By Gary Gunderson
Jonas Salk knew a few things about virus pandemics. As a young man of only 37 years, he led the urgent and complex process that resulted in the Salk polio vaccine. In a manner unimaginable today, he, with Basil O’Connor, mobilized tens of thousands of faith, business and community organizations to test and then broadly administer the polio vaccine.
It took decades longer and another visionary team of William Foege, Jimmy Carter, Rotary International clubs and others to effectively eliminate the crippling scourge from human experience (there were only 135 cases worldwide last year).
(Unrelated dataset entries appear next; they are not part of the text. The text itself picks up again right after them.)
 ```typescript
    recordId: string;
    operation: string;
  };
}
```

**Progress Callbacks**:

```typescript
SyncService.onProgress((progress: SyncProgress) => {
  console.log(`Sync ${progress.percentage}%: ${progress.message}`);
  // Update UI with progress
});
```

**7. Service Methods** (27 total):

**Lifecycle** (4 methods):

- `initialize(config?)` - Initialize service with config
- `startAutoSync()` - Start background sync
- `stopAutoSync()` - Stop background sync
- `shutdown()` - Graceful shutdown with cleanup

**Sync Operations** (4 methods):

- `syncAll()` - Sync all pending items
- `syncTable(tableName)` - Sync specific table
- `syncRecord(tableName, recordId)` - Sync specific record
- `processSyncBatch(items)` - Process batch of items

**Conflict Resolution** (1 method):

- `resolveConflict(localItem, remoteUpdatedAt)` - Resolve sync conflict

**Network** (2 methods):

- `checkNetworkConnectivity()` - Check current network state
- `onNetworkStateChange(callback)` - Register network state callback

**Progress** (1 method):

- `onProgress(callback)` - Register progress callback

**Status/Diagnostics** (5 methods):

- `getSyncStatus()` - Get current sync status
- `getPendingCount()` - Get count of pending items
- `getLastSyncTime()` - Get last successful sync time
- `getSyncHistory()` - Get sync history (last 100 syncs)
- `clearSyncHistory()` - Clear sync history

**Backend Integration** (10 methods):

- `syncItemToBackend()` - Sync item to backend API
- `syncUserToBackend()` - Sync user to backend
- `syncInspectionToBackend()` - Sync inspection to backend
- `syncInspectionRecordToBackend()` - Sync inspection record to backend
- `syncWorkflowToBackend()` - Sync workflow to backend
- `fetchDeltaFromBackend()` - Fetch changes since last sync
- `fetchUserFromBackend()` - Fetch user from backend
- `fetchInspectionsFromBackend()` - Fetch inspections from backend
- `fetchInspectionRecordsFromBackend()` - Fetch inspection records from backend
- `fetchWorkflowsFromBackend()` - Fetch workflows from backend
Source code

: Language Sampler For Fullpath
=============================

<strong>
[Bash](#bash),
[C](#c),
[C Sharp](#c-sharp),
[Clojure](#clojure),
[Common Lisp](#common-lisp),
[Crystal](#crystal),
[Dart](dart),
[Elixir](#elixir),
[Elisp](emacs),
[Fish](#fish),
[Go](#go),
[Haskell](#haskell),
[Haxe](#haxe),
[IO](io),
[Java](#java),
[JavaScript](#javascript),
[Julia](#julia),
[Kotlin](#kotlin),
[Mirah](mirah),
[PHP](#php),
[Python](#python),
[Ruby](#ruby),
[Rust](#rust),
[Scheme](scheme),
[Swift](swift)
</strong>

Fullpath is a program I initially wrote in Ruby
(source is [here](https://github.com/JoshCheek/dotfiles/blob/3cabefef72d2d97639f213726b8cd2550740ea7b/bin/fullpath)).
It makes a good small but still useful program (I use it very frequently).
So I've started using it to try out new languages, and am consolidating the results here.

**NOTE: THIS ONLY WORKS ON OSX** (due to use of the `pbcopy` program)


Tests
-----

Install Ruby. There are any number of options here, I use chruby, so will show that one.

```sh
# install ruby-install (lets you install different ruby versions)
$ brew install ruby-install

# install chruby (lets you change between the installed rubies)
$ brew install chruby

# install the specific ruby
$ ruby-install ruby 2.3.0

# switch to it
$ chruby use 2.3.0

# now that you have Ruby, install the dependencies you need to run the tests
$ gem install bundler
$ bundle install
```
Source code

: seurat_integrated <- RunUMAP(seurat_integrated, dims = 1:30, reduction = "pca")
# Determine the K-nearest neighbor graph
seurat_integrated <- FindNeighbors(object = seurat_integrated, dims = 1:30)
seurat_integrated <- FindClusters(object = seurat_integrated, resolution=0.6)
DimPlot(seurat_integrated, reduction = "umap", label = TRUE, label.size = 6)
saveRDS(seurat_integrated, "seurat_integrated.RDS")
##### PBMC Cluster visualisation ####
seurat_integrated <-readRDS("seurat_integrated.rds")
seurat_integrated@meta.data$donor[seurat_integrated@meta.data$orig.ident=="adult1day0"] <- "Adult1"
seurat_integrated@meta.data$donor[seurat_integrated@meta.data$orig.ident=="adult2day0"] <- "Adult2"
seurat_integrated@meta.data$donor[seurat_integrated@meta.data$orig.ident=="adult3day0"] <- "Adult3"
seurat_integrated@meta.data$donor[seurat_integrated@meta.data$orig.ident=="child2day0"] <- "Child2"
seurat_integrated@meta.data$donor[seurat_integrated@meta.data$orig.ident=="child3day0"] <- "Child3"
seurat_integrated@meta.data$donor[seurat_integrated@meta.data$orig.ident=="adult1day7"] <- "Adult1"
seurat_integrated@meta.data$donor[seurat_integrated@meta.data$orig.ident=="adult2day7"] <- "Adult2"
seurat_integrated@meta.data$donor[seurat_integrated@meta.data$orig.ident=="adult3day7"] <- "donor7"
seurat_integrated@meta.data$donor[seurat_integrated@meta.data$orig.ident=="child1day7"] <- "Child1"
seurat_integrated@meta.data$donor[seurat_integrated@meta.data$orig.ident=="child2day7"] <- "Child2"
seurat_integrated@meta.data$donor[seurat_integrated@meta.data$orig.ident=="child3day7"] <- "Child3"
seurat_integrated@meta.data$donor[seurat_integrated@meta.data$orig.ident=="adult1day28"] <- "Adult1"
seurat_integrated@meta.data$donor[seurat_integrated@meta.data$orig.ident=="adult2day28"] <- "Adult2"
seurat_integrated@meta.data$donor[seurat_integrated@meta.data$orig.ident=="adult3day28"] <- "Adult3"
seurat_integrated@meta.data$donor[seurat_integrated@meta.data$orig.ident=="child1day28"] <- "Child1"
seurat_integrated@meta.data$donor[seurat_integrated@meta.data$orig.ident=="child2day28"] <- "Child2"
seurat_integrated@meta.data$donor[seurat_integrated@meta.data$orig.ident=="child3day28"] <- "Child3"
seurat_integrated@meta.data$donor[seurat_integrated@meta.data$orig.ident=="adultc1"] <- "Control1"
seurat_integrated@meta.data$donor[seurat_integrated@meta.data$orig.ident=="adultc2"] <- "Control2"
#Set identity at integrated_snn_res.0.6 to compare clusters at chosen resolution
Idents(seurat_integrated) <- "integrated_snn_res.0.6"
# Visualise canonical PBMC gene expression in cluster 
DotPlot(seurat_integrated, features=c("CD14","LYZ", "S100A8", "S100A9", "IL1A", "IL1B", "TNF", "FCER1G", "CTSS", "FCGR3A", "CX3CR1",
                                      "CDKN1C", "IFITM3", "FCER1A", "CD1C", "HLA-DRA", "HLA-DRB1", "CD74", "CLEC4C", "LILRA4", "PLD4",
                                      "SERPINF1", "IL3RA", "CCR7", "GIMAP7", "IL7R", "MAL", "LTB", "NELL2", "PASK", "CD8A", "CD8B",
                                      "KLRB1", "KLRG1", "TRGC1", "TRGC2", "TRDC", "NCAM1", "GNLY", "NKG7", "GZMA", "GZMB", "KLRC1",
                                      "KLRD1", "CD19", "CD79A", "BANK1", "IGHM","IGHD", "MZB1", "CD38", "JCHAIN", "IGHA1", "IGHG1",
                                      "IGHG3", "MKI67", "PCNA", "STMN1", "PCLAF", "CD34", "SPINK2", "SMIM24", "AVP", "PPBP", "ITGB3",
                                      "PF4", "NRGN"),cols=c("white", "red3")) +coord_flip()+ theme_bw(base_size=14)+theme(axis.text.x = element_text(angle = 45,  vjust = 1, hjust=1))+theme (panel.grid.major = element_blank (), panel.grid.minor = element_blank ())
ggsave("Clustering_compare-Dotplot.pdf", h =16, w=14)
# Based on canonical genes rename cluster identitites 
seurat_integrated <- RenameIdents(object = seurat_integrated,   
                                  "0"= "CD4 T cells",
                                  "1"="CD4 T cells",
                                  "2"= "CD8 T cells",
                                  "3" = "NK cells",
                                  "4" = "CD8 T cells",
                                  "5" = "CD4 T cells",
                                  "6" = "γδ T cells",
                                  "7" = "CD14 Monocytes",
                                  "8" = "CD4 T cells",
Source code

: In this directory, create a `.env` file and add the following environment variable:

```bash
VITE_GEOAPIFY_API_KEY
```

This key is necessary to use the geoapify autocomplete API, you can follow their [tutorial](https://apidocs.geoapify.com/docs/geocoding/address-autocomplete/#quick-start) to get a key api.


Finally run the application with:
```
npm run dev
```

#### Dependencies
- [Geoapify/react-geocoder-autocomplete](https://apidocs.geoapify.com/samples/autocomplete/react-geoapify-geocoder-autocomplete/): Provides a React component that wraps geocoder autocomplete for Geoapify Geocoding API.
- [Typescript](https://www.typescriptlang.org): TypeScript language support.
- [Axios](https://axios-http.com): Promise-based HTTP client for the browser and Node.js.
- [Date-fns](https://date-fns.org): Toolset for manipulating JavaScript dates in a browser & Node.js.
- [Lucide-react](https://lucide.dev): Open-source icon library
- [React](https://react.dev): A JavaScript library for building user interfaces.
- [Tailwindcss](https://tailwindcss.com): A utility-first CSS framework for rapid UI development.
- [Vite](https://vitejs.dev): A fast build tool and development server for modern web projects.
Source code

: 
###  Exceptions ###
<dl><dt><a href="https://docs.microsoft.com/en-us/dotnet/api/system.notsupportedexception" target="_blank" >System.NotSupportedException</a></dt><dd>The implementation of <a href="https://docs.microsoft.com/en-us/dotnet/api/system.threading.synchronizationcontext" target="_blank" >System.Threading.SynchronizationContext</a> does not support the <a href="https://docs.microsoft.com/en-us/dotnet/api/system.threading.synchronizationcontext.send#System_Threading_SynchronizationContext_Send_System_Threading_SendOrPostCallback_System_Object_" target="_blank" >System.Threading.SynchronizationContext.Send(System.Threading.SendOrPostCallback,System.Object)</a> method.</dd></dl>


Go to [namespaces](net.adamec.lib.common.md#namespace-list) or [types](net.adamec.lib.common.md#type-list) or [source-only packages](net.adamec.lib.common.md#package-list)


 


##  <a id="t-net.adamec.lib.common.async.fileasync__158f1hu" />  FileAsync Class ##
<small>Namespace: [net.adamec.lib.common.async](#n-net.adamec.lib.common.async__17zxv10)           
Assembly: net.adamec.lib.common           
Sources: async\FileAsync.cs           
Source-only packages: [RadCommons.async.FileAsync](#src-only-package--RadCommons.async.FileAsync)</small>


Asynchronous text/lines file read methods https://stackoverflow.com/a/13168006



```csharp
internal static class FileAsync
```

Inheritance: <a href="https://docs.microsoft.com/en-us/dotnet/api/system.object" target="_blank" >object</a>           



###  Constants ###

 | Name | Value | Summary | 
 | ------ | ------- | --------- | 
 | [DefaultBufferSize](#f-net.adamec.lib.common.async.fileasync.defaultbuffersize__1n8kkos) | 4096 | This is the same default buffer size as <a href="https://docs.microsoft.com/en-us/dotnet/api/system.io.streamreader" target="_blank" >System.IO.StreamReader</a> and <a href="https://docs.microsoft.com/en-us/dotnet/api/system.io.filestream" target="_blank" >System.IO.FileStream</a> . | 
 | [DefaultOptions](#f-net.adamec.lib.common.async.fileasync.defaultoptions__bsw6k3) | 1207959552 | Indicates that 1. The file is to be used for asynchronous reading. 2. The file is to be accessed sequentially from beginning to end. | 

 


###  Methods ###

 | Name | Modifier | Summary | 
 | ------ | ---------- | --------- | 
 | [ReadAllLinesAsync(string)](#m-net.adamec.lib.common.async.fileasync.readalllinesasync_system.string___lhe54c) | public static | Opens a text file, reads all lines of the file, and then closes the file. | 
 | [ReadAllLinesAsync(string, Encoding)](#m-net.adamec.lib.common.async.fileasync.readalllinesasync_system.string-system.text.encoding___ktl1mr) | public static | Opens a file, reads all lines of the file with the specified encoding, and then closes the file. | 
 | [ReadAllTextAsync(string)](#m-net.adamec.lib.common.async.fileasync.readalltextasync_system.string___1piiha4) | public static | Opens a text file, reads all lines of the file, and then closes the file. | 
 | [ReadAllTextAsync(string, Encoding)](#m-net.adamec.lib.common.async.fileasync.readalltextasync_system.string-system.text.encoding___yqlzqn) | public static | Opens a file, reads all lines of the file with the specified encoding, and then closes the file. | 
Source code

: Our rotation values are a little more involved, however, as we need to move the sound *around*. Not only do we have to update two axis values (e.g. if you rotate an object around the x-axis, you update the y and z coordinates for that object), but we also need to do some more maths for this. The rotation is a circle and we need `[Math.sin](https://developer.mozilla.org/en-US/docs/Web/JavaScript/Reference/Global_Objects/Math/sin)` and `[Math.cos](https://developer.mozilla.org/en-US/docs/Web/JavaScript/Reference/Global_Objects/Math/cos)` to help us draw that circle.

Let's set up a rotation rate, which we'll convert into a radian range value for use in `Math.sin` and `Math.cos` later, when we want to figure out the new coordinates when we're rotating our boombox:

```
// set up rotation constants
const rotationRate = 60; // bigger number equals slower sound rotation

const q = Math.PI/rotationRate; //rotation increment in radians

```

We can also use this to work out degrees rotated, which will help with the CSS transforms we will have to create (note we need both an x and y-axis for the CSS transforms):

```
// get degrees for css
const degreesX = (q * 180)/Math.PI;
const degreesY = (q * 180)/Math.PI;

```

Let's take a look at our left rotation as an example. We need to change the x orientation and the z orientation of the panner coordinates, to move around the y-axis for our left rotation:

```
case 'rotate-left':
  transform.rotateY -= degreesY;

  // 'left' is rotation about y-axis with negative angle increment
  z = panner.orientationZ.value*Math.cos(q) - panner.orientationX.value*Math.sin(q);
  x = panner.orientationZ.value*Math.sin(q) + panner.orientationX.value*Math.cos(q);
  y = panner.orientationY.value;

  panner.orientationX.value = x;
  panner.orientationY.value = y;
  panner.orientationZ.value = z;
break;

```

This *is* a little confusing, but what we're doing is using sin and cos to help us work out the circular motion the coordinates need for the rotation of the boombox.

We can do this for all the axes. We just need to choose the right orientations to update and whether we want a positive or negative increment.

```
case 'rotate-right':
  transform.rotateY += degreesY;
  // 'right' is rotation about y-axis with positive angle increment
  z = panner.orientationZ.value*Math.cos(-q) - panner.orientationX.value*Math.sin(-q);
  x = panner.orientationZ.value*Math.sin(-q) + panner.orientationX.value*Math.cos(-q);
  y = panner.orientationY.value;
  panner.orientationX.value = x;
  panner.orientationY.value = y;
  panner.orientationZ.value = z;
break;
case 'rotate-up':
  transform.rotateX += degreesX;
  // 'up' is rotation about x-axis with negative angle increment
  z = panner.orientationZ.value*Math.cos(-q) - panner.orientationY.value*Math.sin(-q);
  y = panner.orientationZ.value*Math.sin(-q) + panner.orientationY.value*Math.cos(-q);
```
It’s not surprising that Salk saw human possibilities where others saw only troubling actualities. He came to understand that progress moves through eras that seem to last forever and never go back. To go forward means crossing a point over a discontinuity into a whole new era of threats, but more importantly possibilities. Faith – which is all about the future – helps, as does some science and a functional democracy.
Life in a strange land
Anyone reading this is passing through one of these radical discontinuities. The norms and fences we thought secure only two years ago are now hard to remember. And the other side of the discontinuity – the one we are living into – is unclear. In such a passage, we must look forward and focus on how we might find life in a strange land. The Bible is full of stories about people doing just this – finding that the durable faith and values carry us, even as we have to discover all sorts of things about the new place we live. Some science helps (God bless the virologists!).
Neither faith nor science can find footing in our new place without learning how to talk with each other about what matters most. It is possible – actually, quite possible – that the human family will fall into the abyss of social chaos, failing to protect each other as the planet melts and other viral plagues have their way with our children. If that happens, we can’t blame God or the scientists. We, the grown-ups, will have failed at our most basic task – to talk to other grown-ups.
As Jimmy Carter counselled in the very first issue of the magazine that birthed the FaithHealth movement back in 1994, “We make the choices that lead to life.” That doesn’t mean eight billion separate choices serving me and mine. It means talking with each other and finding the way for what the Bible calls “the people” to move toward life.